7. 暗号資産取引所およびウォレットのセキュリティ強化:暗号資産取引所やウォレットは、強固なパスワードの使用、定期的な秘密鍵の交換、多層的なセキュリティ戦略の実施など、セキュリティ対策を強化すべきである。MetaScoutの遮断機構は、動的ブラックリストに基づく攻撃遮断保護を提供し、ユーザーのデジタル資産の安全を守ることができる。
8. 定期的な監査と点検:組織は定期的にシステムのセキュリティ監査および点検を実施し、潜在的なセキュリティ脆弱性がないか確認すべきである。MetaScanの自動監査機能は、組織に対して包括的なセキュリティ評価を支援し、潜在的な脆弱性やリスクを迅速に発見できる。
9. 公共の意識向上:一般市民に対してサイバーセキュリティの重要性を啓発し、自身のデジタル資産をどう守るべきかを理解してもらう。組織はキャンペーンやSNSなどのチャネルを通じて、一般のサイバーセキュリティ意識を高め、関連する安全アドバイスやガイドラインを提供できる。
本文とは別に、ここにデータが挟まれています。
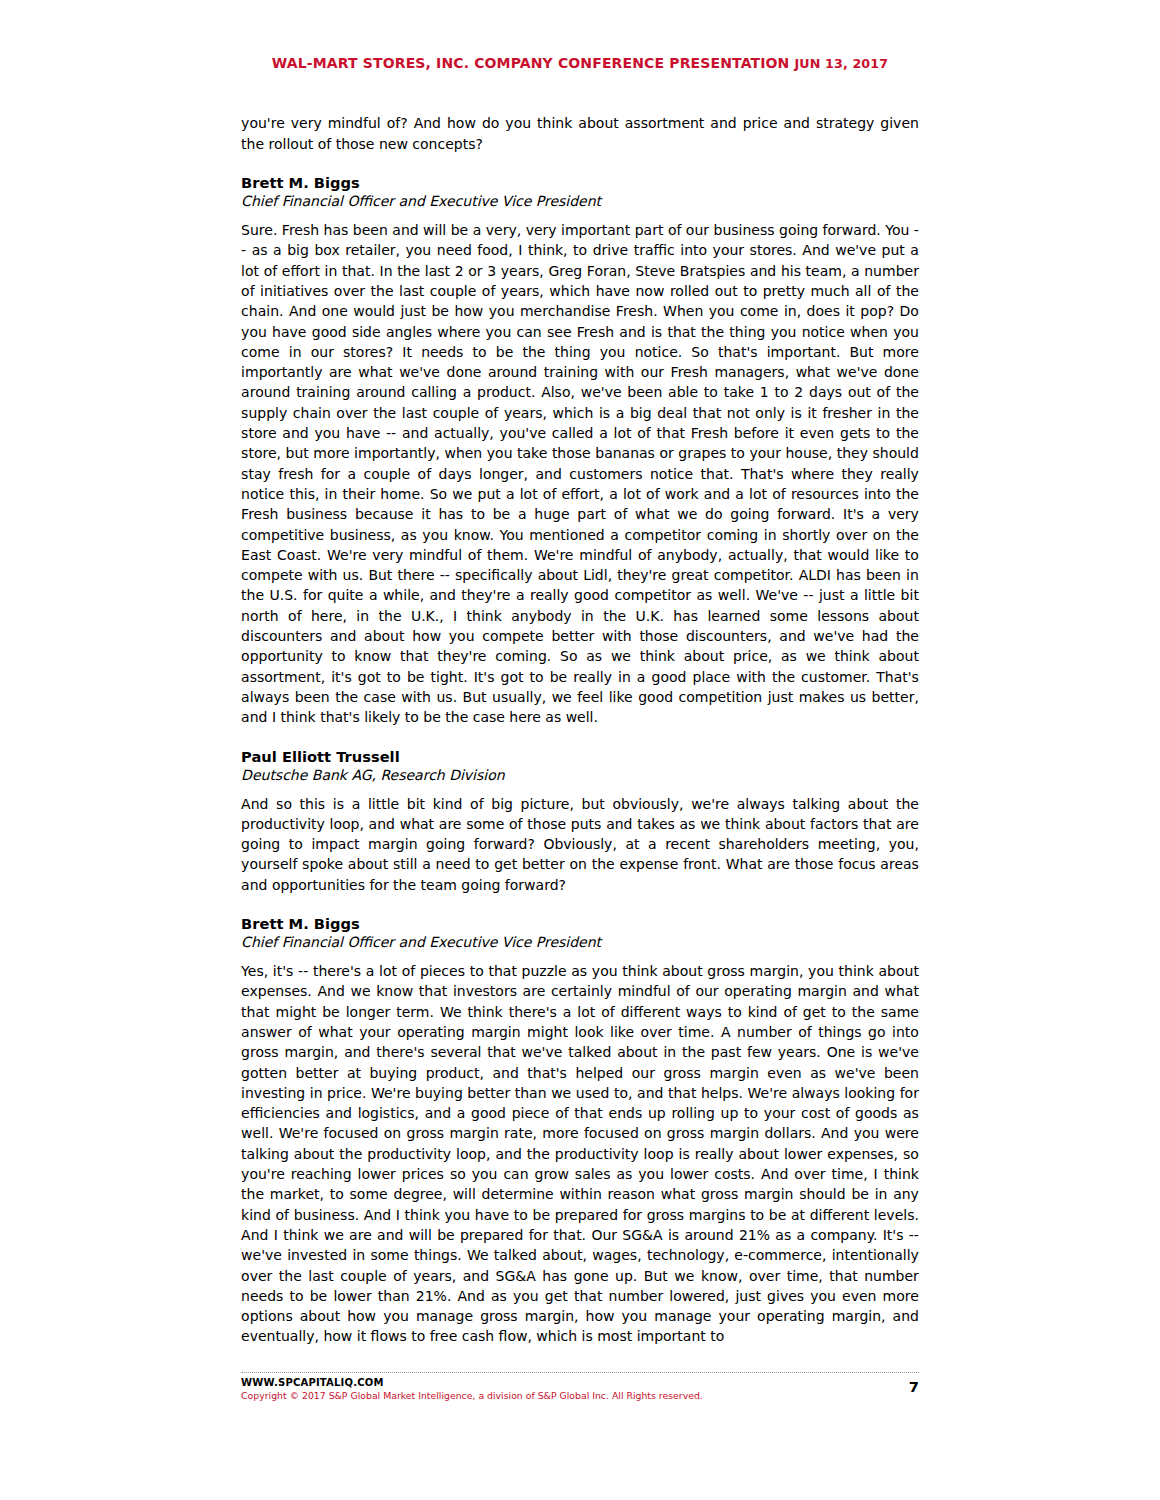WAL-MART STORES, INC. COMPANY CONFERENCE PRESENTATION JUN 13, 2017
you're very mindful of? And how do you think about assortment and price and strategy given the rollout of those new concepts?
Brett M. Biggs
Chief Financial Officer and Executive Vice President
Sure. Fresh has been and will be a very, very important part of our business going forward. You -- as a big box retailer, you need food, I think, to drive traffic into your stores. And we've put a lot of effort in that. In the last 2 or 3 years, Greg Foran, Steve Bratspies and his team, a number of initiatives over the last couple of years, which have now rolled out to pretty much all of the chain. And one would just be how you merchandise Fresh. When you come in, does it pop? Do you have good side angles where you can see Fresh and is that the thing you notice when you come in our stores? It needs to be the thing you notice. So that's important. But more importantly are what we've done around training with our Fresh managers, what we've done around training around calling a product. Also, we've been able to take 1 to 2 days out of the supply chain over the last couple of years, which is a big deal that not only is it fresher in the store and you have -- and actually, you've called a lot of that Fresh before it even gets to the store, but more importantly, when you take those bananas or grapes to your house, they should stay fresh for a couple of days longer, and customers notice that. That's where they really notice this, in their home. So we put a lot of effort, a lot of work and a lot of resources into the Fresh business because it has to be a huge part of what we do going forward. It's a very competitive business, as you know. You mentioned a competitor coming in shortly over on the East Coast. We're very mindful of them. We're mindful of anybody, actually, that would like to compete with us. But there -- specifically about Lidl, they're great competitor. ALDI has been in the U.S. for quite a while, and they're a really good competitor as well. We've -- just a little bit north of here, in the U.K., I think anybody in the U.K. has learned some lessons about discounters and about how you compete better with those discounters, and we've had the opportunity to know that they're coming. So as we think about price, as we think about assortment, it's got to be tight. It's got to be really in a good place with the customer. That's always been the case with us. But usually, we feel like good competition just makes us better, and I think that's likely to be the case here as well.
Paul Elliott Trussell
Deutsche Bank AG, Research Division
And so this is a little bit kind of big picture, but obviously, we're always talking about the productivity loop, and what are some of those puts and takes as we think about factors that are going to impact margin going forward? Obviously, at a recent shareholders meeting, you, yourself spoke about still a need to get better on the expense front. What are those focus areas and opportunities for the team going forward?
Brett M. Biggs
Chief Financial Officer and Executive Vice President
Yes, it's -- there's a lot of pieces to that puzzle as you think about gross margin, you think about expenses. And we know that investors are certainly mindful of our operating margin and what that might be longer term. We think there's a lot of different ways to kind of get to the same answer of what your operating margin might look like over time. A number of things go into gross margin, and there's several that we've talked about in the past few years. One is we've gotten better at buying product, and that's helped our gross margin even as we've been investing in price. We're buying better than we used to, and that helps. We're always looking for efficiencies and logistics, and a good piece of that ends up rolling up to your cost of goods as well. We're focused on gross margin rate, more focused on gross margin dollars. And you were talking about the productivity loop, and the productivity loop is really about lower expenses, so you're reaching lower prices so you can grow sales as you lower costs. And over time, I think the market, to some degree, will determine within reason what gross margin should be in any kind of business. And I think you have to be prepared for gross margins to be at different levels. And I think we are and will be prepared for that. Our SG&A is around 21% as a company. It's -- we've invested in some things. We talked about, wages, technology, e-commerce, intentionally over the last couple of years, and SG&A has gone up. But we know, over time, that number needs to be lower than 21%. And as you get that number lowered, just gives you even more options about how you manage gross margin, how you manage your operating margin, and eventually, how it flows to free cash flow, which is most important to
WWW.SPCAPITALIQ.COM
Copyright © 2017 S&P Global Market Intelligence, a division of S&P Global Inc. All Rights reserved.
7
なお、セキュリティ脅威および予防策の提案は、実際の状況および最新のセキュリティインテリジェンスに基づいて評価・カスタマイズする必要がある。また、定期的なバックアップとデータ復旧、強力なパスワードおよび多要素認証の使用、特権アクセスの制限なども、セキュリティを高める有効な手段である。